It’s increasingly clear based on my years of studying fandom that people are attracted to that which is personal to them. An athletic activity, sports team, company, service, rock band, author, or idea that encourages people to be part of a tribe of like-minded people serves to develop fans. However, most organizations don’t communicate in a human way, resulting in a purely transactional business relationship.
Easy. I encourage all marketers and entrepreneurs to review your marketing materials, website, and online content and eliminate 1) over-used meaningless words and phrases and 2) stock photos purchased from a catalog used to represent customers and employees.
Oh jeez, not another flexible, scalable, groundbreaking, industry-standard product from a market-leading, well positioned company! Ugh. I think I'm gonna puke!
Just like with a teenager's use of annoying catch phrases, I notice the same words cropping up again and again in Web sites and marketing materials—so much so that the gobbledygook grates against my nerves and many other people's, too. Well, duh. Like, companies just totally don't communicate very well, you know?
An alert reader recently pointed me to a website where the company described themselves as: “the innovative disruptor future-proofing dealerships with connected solutions that sell and service more vehicles, more efficiently.”
This language is not how you generate fans.
The first super simple way to make it easier to build fandom is to go through your marketing materials and web properties looking for all the innovative, cutting-edge, best-of-breed gobbledygook words and eliminate them.
Who are these young, happy, pretty, multi-cultural people with great teeth and even better hair who hang out with notebook computers in sleek and modern conference rooms on company Web sites all over the world?
Who are these international inhabitants of virtual corporate locales?

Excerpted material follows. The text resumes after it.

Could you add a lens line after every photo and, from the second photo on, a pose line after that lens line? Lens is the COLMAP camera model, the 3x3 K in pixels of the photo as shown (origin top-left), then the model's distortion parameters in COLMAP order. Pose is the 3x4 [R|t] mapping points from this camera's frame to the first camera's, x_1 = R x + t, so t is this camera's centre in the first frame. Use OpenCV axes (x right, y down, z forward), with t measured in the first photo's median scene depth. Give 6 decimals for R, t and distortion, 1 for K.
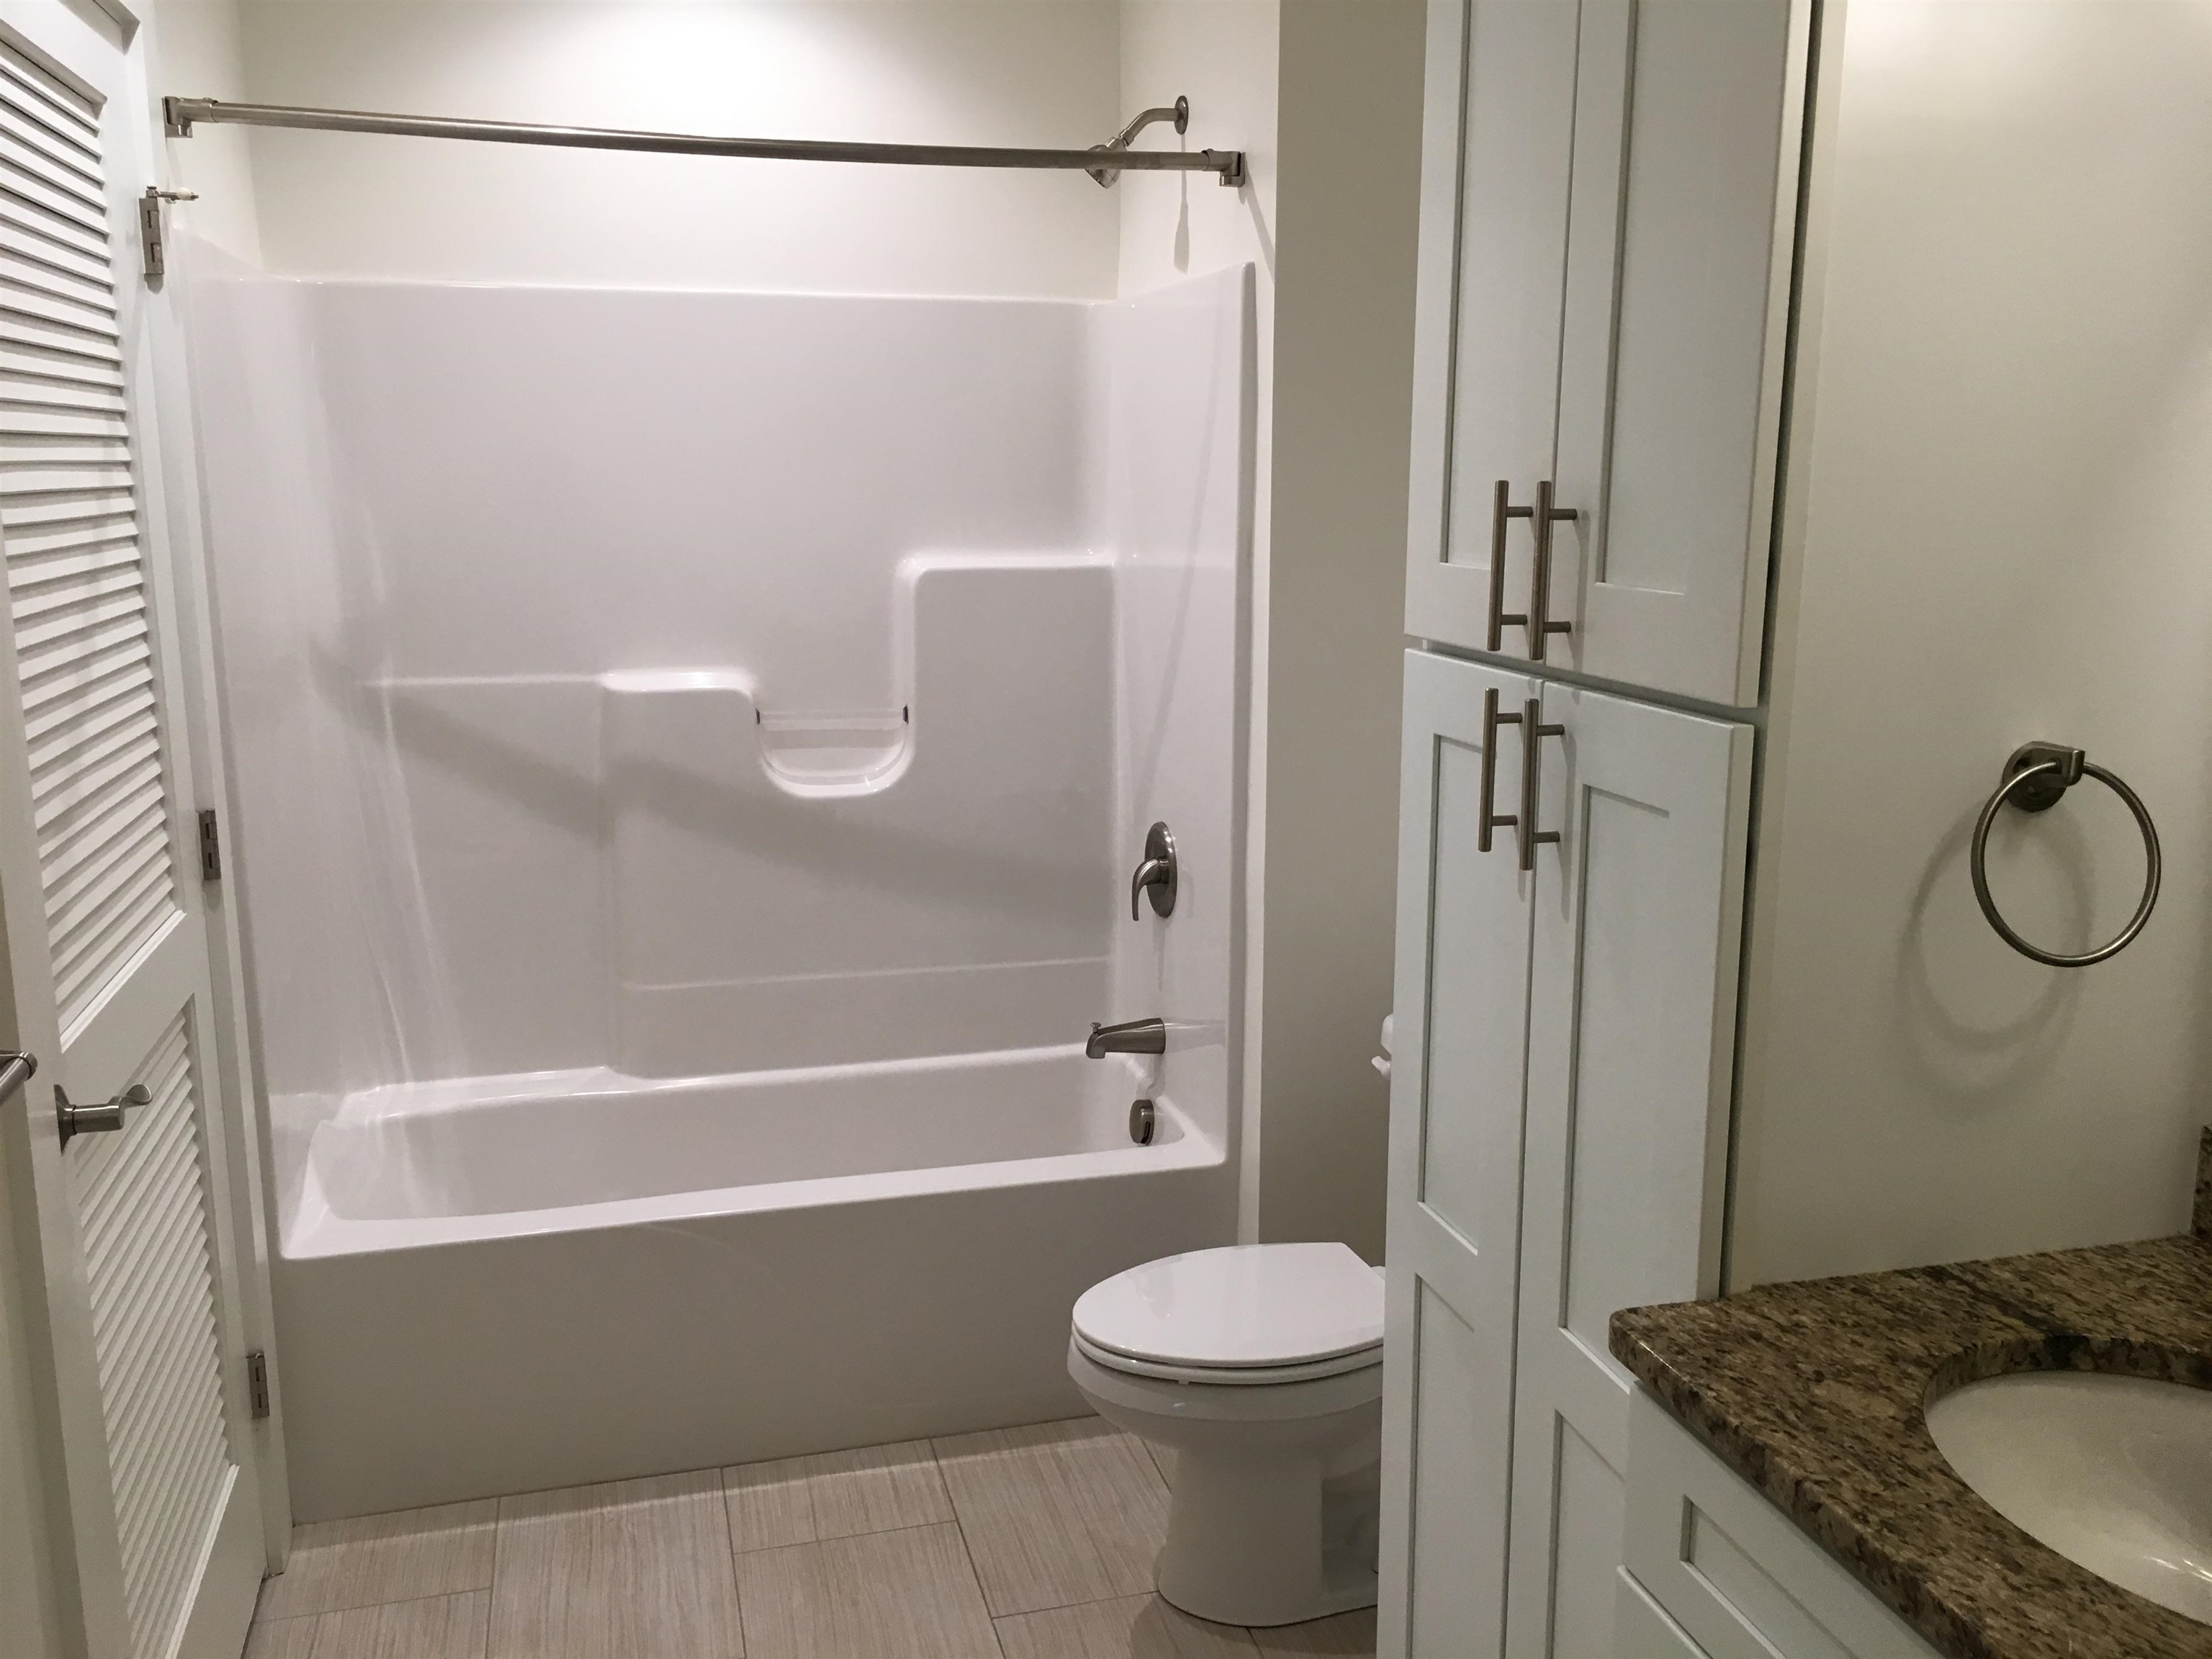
lens RADIAL K [[1862.1, 0, 1106.0], [0, 1862.1, 829.5], [0, 0, 1]] dist [0.078847, -0.127155]
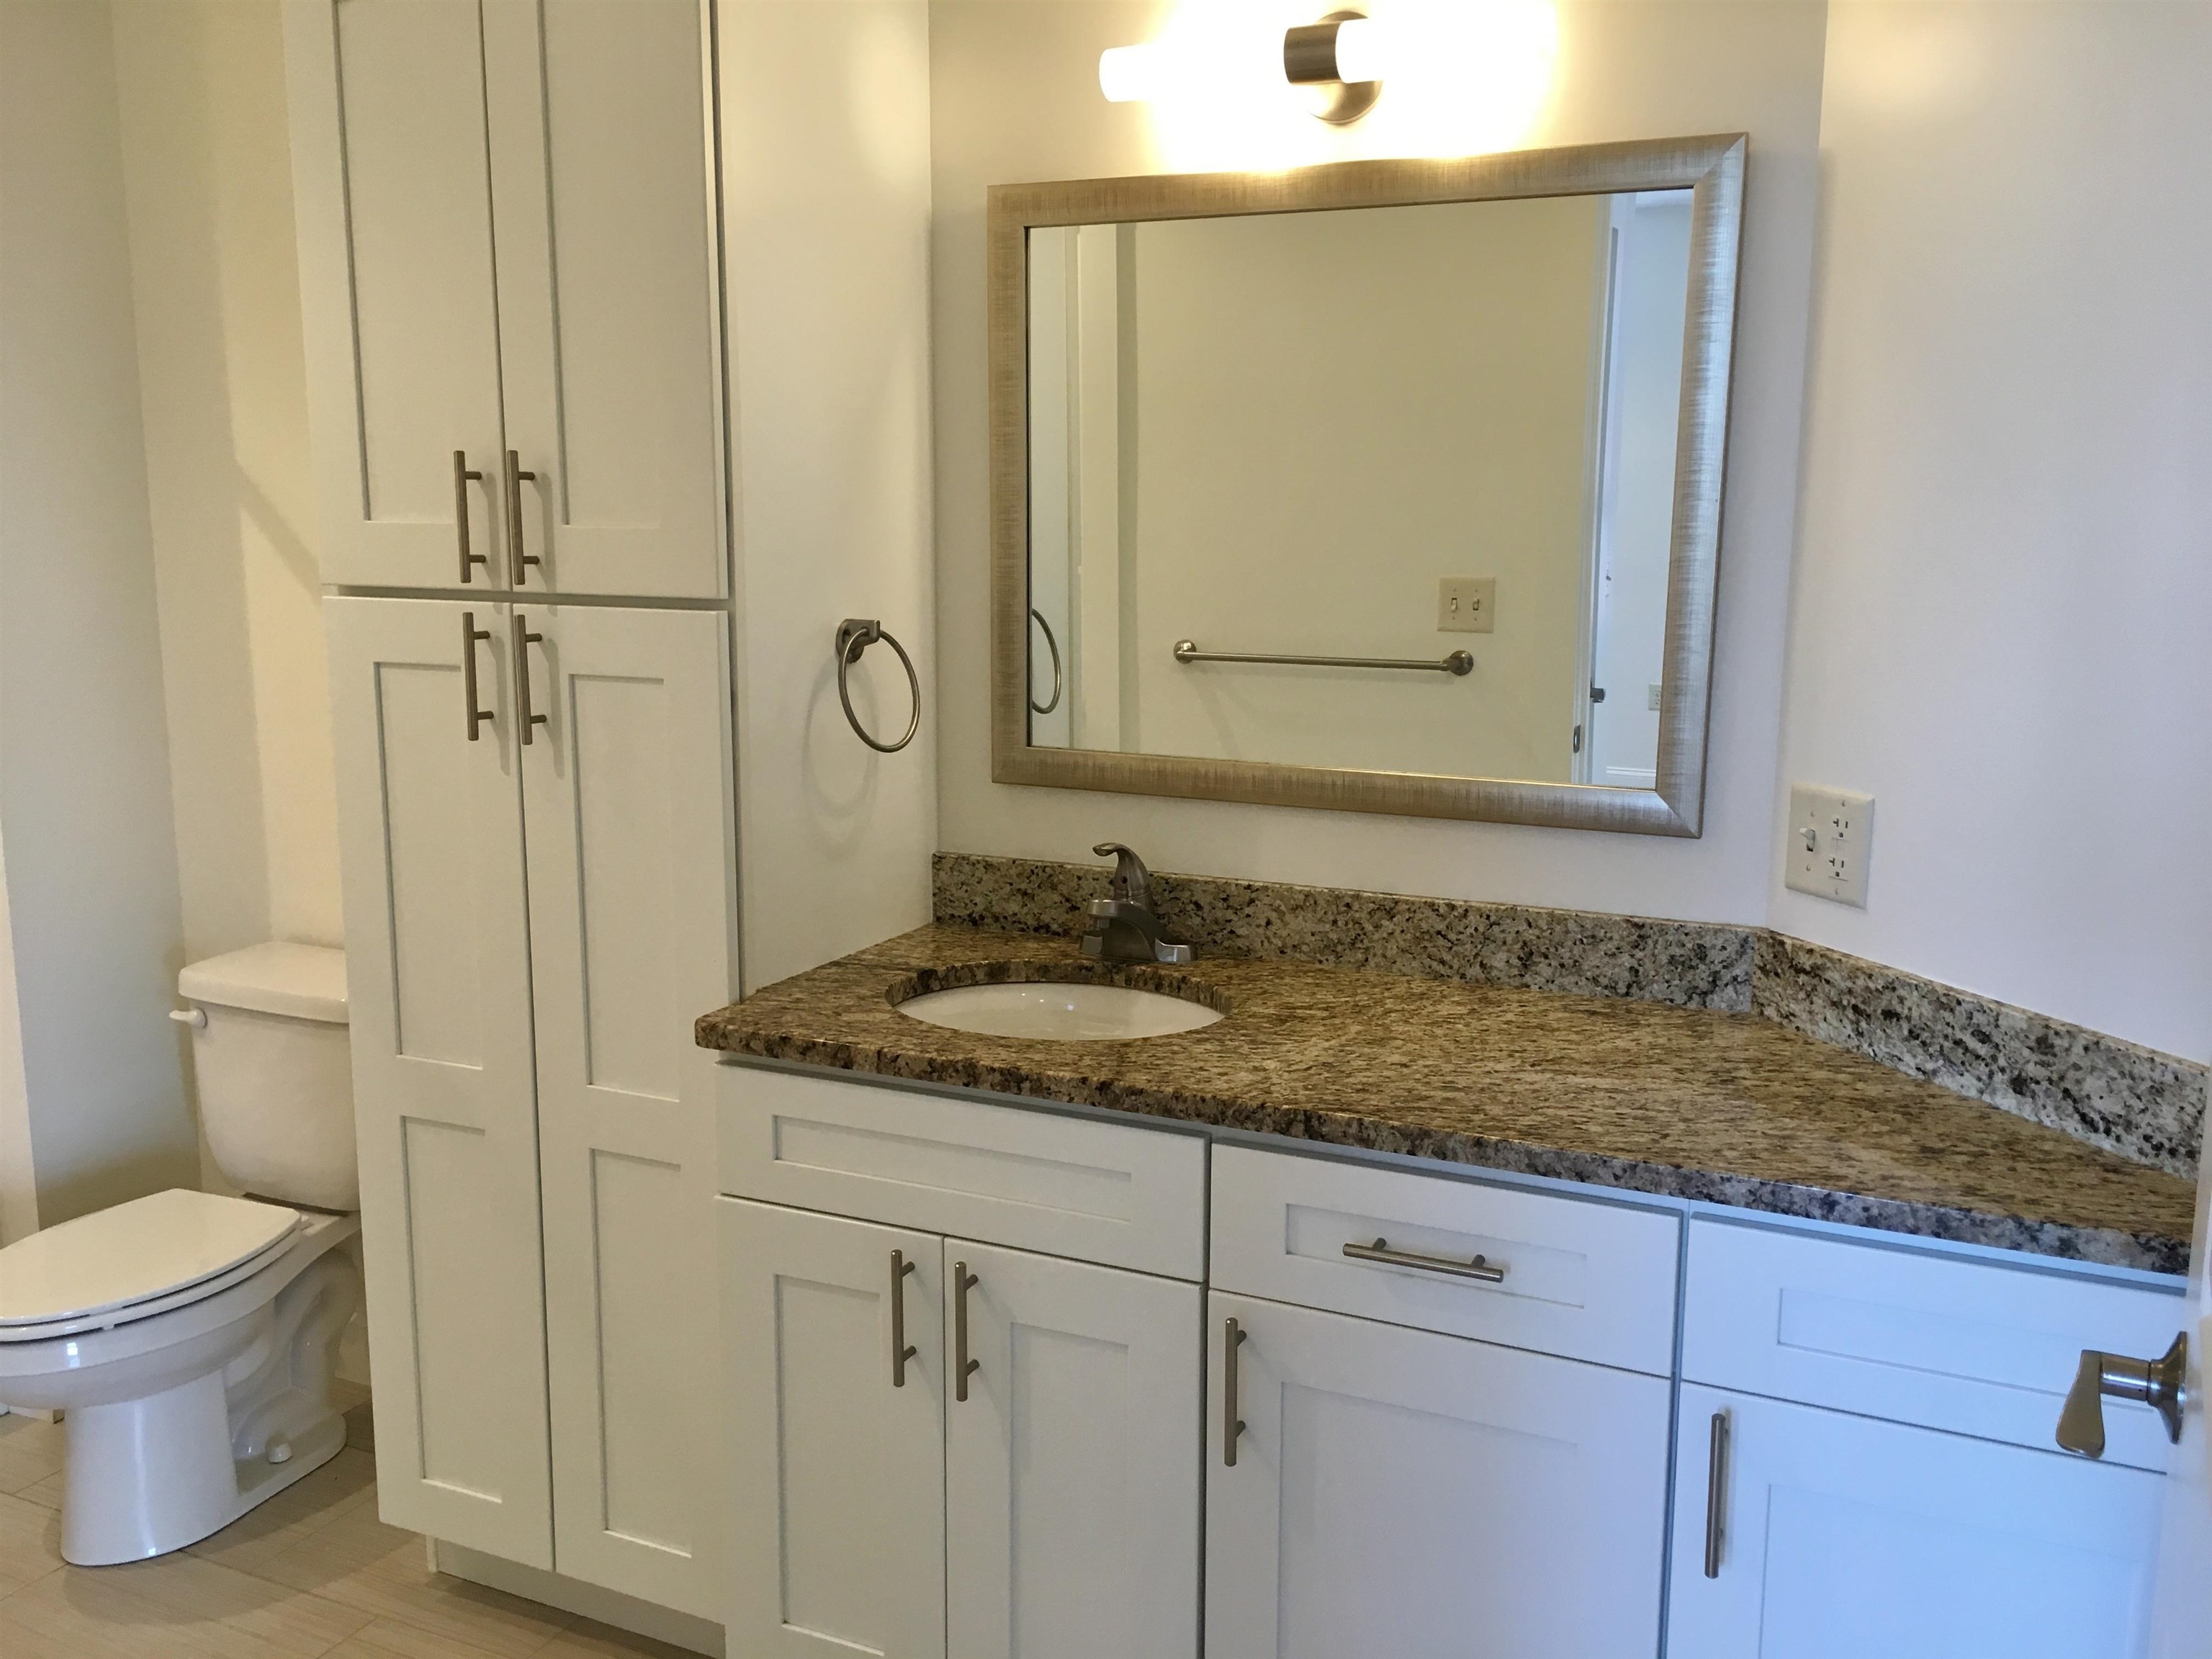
lens RADIAL K [[1862.1, 0, 1106.0], [0, 1862.1, 829.5], [0, 0, 1]] dist [0.078847, -0.127155]
pose [[0.645386, -0.131438, 0.752463, -0.549721], [0.140145, 0.988738, 0.052508, 0.072553], [-0.750890, 0.071566, 0.656538, -0.188261]]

I've personally been inside many hundreds of company offices in over 20 counties in the past decades. Yet I have never seen these people who seem to inhabit a weird virtual world of corporate Web sites at organizations across the globe.
It’s not just stock photos of people in offices. All industries have cliché stock photos that marketers use.
The second super simple way to build fans is to use real people instead of stock photos to showcase your employees and customers.
Don't get me wrong. I have no problem with stock images used in a clever way. In fact, I use frequently use images from Shutterstock on my blog and in presentations. It's not the photos. It’s the ways they are used.
Stock photos of models don't look like you. They don't look like your employees. And they don't look like your customers (unless you run a modeling agency).
People instantly know the photos are not real employees or customers and they tune out.
These two actions won’t take much time and can have a large payoff in creating more human relationships for your business.